[Openstack-operators] [Openstack] Strange: lost physical connectivity to compute hosts when using native (ryu) openflow interface

Kevin Benton kevin at benton.pub
Wed May 31 17:15:17 UTC 2017


No prob. Thanks for replying.

On May 31, 2017 10:11 AM, "Gustavo Randich" <gustavo.randich at gmail.com>
wrote:

> Hi Kevin, I confirm that applying the patch the problem is fixed.
>
> Sorry for the inconvenience.
>
>
> On Tue, May 30, 2017 at 9:36 PM, Kevin Benton <kevin at benton.pub> wrote:
>
>> Do you have that patch already in your environment? If not, can you
>> confirm it fixes the issue?
>>
>> On Tue, May 30, 2017 at 9:49 AM, Gustavo Randich <
>> gustavo.randich at gmail.com> wrote:
>>
>>> While dumping OVS flows as you suggested, we finally found the cause of
>>> the problem: our br-ex OVS bridge lacked the secure fail mode configuration.

## Using the information
**a.** In the mailing list post, duplicate the passage starting at "Kevin Benton kevin" and ending at "problem is fixed.".
**b.** Restate in fewer words the paragraph of the mailing list post that begins "While dumping OVS flows as you suggested".
**c.** List every date and time that appears in the mailing list post.

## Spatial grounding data
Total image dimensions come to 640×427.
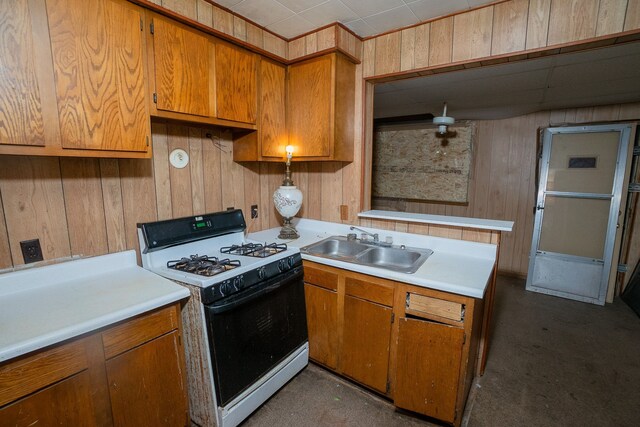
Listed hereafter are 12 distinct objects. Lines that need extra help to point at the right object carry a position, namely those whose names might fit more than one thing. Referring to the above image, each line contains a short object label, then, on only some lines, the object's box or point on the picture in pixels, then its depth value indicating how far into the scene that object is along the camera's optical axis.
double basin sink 2.02
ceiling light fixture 3.42
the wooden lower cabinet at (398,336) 1.57
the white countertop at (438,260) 1.57
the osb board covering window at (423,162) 4.26
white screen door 3.26
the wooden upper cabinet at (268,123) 2.23
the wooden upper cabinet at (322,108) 2.19
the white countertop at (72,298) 1.10
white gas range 1.55
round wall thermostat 1.99
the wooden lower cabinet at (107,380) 1.05
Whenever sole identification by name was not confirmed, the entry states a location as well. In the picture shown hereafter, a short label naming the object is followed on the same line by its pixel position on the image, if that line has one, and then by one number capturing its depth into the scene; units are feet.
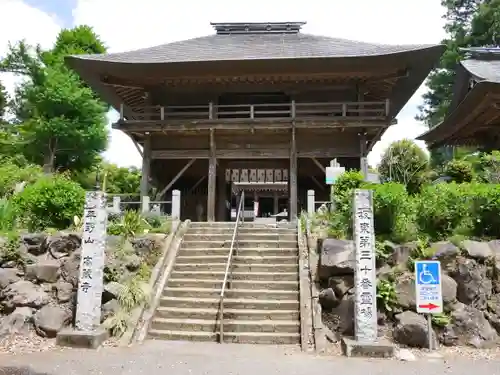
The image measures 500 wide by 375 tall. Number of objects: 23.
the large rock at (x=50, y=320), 26.40
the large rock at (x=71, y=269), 29.40
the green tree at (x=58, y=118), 77.30
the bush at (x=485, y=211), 30.42
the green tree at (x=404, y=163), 50.37
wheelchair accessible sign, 23.66
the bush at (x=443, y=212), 30.71
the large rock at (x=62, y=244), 30.96
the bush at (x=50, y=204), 33.47
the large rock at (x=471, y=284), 26.94
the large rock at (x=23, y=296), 27.86
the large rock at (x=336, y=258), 27.84
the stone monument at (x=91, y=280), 24.82
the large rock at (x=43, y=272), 29.43
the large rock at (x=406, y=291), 26.27
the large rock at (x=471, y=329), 25.50
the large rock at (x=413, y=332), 24.89
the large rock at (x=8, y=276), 28.80
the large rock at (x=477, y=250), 28.17
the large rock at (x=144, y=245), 32.63
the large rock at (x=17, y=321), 26.48
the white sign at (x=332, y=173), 37.09
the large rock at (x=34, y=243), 31.30
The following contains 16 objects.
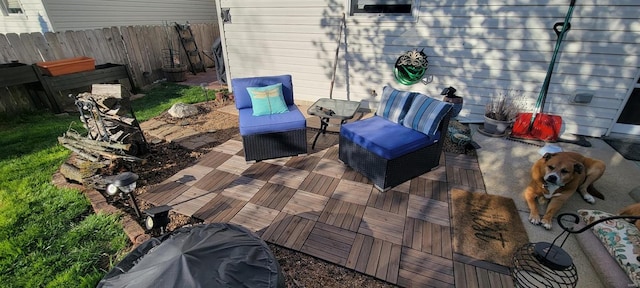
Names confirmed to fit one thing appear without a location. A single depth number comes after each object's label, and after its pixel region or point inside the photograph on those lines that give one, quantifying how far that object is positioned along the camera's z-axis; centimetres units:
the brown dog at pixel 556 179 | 275
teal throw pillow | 425
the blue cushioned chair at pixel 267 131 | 391
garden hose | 526
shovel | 473
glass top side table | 420
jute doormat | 262
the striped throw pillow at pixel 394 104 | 382
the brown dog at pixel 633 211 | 245
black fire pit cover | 124
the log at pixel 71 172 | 359
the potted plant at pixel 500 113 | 495
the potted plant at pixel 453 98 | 503
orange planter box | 588
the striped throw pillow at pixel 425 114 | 341
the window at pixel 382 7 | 525
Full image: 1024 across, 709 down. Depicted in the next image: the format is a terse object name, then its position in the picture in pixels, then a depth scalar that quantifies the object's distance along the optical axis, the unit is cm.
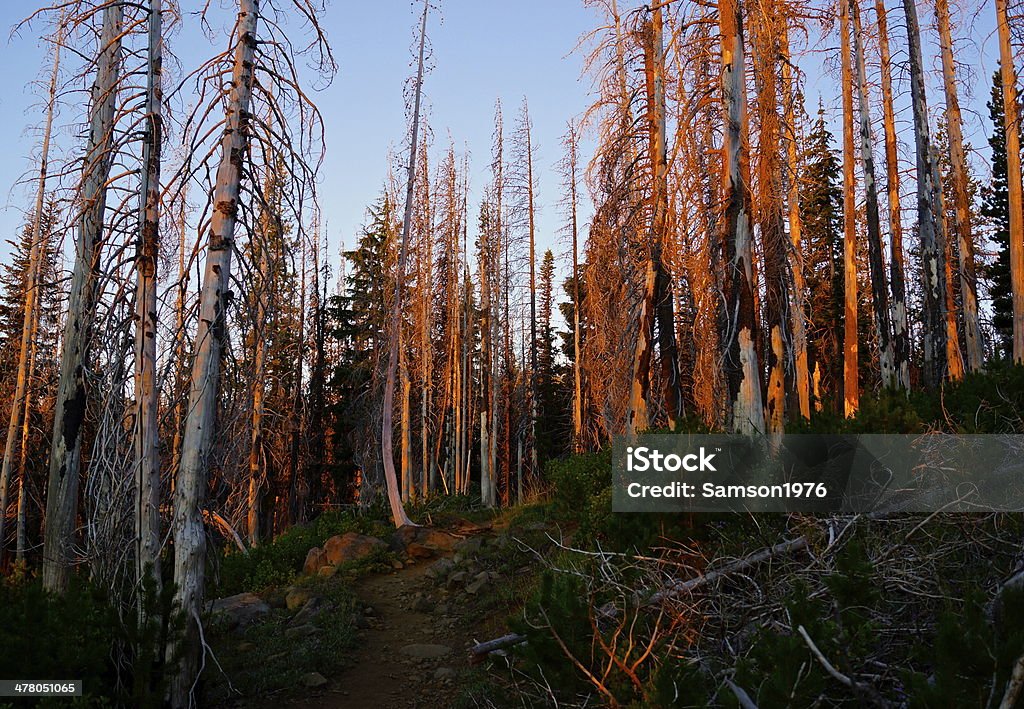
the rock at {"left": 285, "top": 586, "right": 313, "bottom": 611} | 938
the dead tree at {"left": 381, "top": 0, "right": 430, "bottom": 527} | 1371
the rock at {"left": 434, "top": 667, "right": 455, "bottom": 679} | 667
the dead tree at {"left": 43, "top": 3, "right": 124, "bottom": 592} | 623
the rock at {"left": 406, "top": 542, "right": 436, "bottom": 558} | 1191
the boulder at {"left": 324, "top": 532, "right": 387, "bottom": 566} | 1159
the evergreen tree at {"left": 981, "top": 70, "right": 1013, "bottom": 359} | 2417
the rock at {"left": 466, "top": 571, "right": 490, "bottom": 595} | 918
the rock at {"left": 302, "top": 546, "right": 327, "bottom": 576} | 1168
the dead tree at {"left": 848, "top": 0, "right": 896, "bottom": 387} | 1325
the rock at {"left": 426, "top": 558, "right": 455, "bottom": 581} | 1027
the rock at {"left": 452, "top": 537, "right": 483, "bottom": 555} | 1114
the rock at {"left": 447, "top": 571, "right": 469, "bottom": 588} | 973
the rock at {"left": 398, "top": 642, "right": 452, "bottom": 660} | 745
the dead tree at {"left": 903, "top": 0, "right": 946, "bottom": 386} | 1293
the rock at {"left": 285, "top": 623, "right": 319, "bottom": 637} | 789
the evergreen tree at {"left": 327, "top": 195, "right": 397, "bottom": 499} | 1977
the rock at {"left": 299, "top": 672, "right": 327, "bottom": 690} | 640
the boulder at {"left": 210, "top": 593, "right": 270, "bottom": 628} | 862
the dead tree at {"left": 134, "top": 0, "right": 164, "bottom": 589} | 493
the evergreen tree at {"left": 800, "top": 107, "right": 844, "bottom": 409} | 2294
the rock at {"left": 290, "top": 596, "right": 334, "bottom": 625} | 854
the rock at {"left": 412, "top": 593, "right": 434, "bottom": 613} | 929
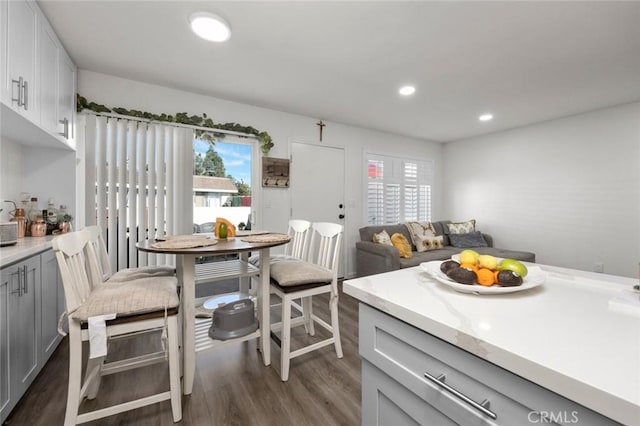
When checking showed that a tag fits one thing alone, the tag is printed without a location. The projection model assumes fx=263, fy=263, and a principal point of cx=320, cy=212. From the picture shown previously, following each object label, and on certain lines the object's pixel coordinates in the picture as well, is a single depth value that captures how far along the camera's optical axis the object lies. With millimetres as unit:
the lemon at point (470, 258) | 920
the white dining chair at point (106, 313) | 1209
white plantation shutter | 4422
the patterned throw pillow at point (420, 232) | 3991
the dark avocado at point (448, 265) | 937
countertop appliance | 1556
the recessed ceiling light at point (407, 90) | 2820
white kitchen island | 427
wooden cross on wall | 3809
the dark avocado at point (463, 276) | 812
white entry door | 3664
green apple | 858
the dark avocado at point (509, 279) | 780
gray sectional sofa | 3286
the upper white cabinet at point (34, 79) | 1402
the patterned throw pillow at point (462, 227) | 4430
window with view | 3014
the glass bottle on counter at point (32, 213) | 2006
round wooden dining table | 1561
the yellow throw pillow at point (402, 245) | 3500
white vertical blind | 2502
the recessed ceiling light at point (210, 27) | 1755
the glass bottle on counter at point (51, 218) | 2084
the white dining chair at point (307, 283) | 1763
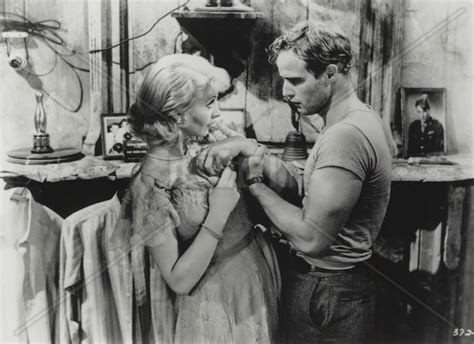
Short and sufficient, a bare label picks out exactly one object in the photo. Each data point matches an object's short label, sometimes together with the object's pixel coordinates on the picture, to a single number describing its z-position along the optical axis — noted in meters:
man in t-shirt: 1.66
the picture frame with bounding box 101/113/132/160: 1.93
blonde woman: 1.72
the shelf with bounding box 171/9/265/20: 1.85
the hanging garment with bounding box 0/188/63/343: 1.86
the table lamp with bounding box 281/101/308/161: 2.02
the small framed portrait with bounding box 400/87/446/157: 2.15
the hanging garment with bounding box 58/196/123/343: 1.83
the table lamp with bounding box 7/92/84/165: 1.89
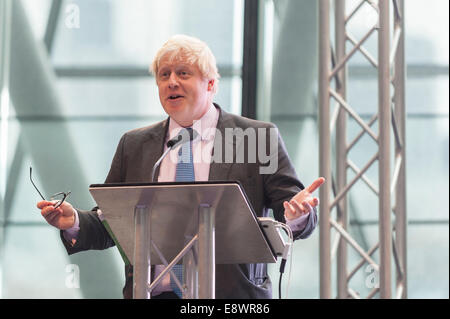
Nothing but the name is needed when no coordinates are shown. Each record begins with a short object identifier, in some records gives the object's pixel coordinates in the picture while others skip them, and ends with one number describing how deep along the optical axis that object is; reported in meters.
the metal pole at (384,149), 6.71
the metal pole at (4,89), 10.97
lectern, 3.91
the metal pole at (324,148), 6.93
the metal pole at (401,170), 7.15
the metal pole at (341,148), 7.26
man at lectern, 5.02
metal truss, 6.76
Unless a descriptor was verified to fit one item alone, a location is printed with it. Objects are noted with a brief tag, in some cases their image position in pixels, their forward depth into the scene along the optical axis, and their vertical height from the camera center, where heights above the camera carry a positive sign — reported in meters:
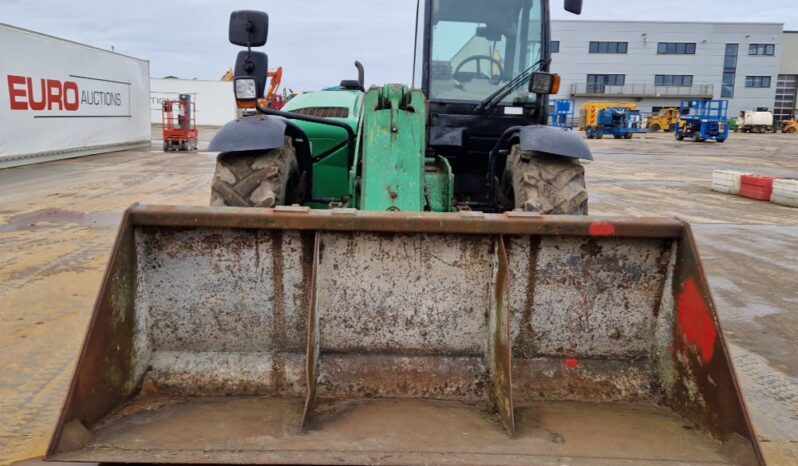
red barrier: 12.41 -0.83
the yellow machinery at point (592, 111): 41.03 +1.72
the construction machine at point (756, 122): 51.47 +1.80
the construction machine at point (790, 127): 52.69 +1.51
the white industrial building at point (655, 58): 61.34 +7.82
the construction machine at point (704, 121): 37.19 +1.22
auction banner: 14.77 +0.53
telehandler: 2.48 -0.95
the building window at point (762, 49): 62.06 +9.10
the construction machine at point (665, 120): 50.06 +1.61
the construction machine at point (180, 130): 22.70 -0.27
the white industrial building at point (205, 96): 44.72 +1.85
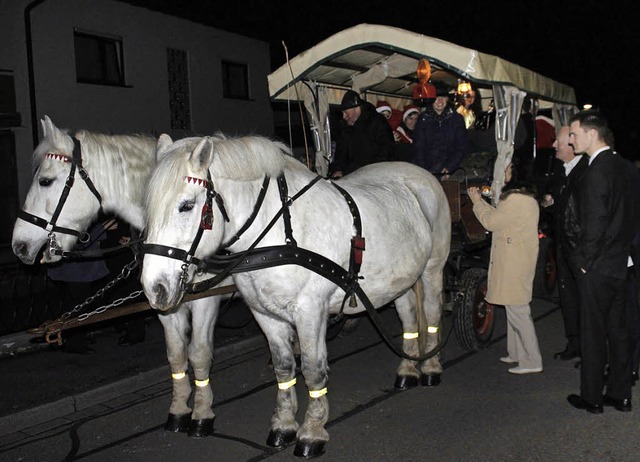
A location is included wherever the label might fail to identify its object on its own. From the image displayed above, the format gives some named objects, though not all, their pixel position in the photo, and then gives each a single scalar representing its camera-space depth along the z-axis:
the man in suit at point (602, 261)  4.39
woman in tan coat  5.59
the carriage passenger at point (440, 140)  7.19
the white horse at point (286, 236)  3.38
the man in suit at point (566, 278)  5.98
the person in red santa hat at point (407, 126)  9.41
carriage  6.00
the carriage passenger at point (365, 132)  7.04
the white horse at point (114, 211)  4.38
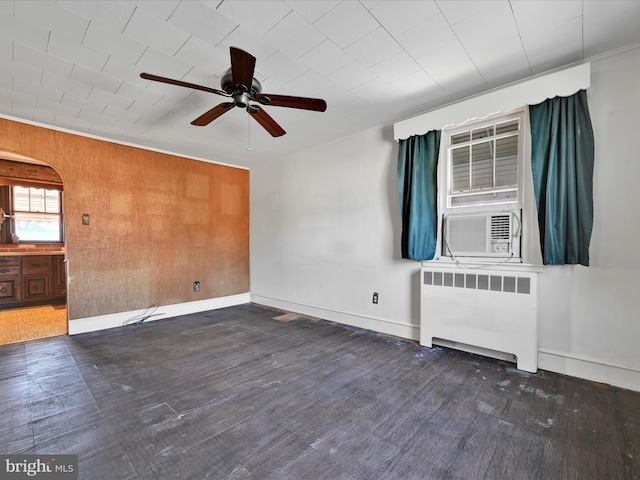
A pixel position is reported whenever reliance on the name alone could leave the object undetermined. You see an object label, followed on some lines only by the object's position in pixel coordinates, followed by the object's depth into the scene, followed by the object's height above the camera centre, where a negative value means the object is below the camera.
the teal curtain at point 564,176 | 2.25 +0.49
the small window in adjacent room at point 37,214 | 5.09 +0.42
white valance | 2.24 +1.25
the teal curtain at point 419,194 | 3.07 +0.47
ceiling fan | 1.84 +1.07
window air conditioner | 2.67 +0.00
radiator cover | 2.47 -0.74
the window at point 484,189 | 2.68 +0.49
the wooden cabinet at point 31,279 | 4.62 -0.75
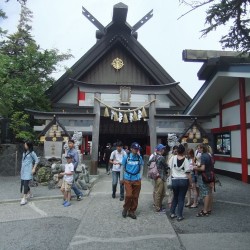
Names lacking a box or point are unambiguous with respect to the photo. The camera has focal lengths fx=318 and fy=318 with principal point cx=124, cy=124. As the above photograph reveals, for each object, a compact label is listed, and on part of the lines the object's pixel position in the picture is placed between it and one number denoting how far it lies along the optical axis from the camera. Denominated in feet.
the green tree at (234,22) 17.71
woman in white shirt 21.71
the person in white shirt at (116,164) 29.11
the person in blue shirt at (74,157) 28.39
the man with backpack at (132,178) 22.41
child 26.89
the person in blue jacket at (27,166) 27.45
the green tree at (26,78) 44.39
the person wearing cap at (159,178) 24.17
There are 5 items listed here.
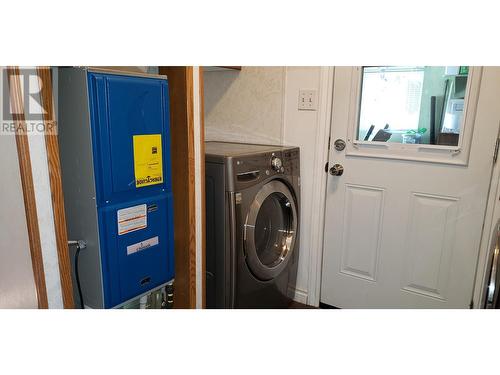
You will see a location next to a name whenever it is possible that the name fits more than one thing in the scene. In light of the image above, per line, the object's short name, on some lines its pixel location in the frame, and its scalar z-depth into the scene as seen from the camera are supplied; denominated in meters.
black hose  1.23
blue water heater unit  1.09
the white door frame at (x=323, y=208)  1.64
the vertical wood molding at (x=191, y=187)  1.34
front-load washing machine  1.58
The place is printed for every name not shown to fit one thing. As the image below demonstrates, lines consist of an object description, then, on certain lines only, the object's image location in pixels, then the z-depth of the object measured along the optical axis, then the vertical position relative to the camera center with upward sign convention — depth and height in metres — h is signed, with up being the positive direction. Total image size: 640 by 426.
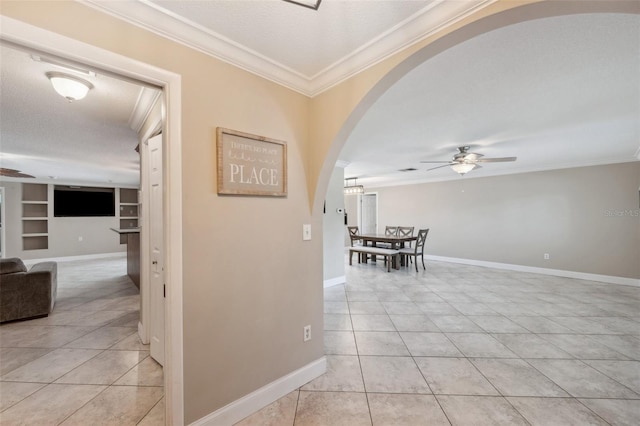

## Per-task answers
**a.**
Kevin Benton kevin at benton.pub
Wed May 31 17:15:17 UTC 2017


No prob. Thanks for replying.

On May 31, 2017 10:11 AM, "Gustavo Randich" <gustavo.randich at gmail.com>
wrote:

> Hi Kevin, I confirm that applying the patch the problem is fixed.

**b.** Dumping the OVS flows revealed the cause of the problem: the br-ex OVS bridge had no secure fail mode configured.

**c.**
- Wed May 31 17:15:17 UTC 2017
- May 31, 2017 10:11 AM
- Tue, May 30, 2017 at 9:36 PM
- Tue, May 30, 2017 at 9:49 AM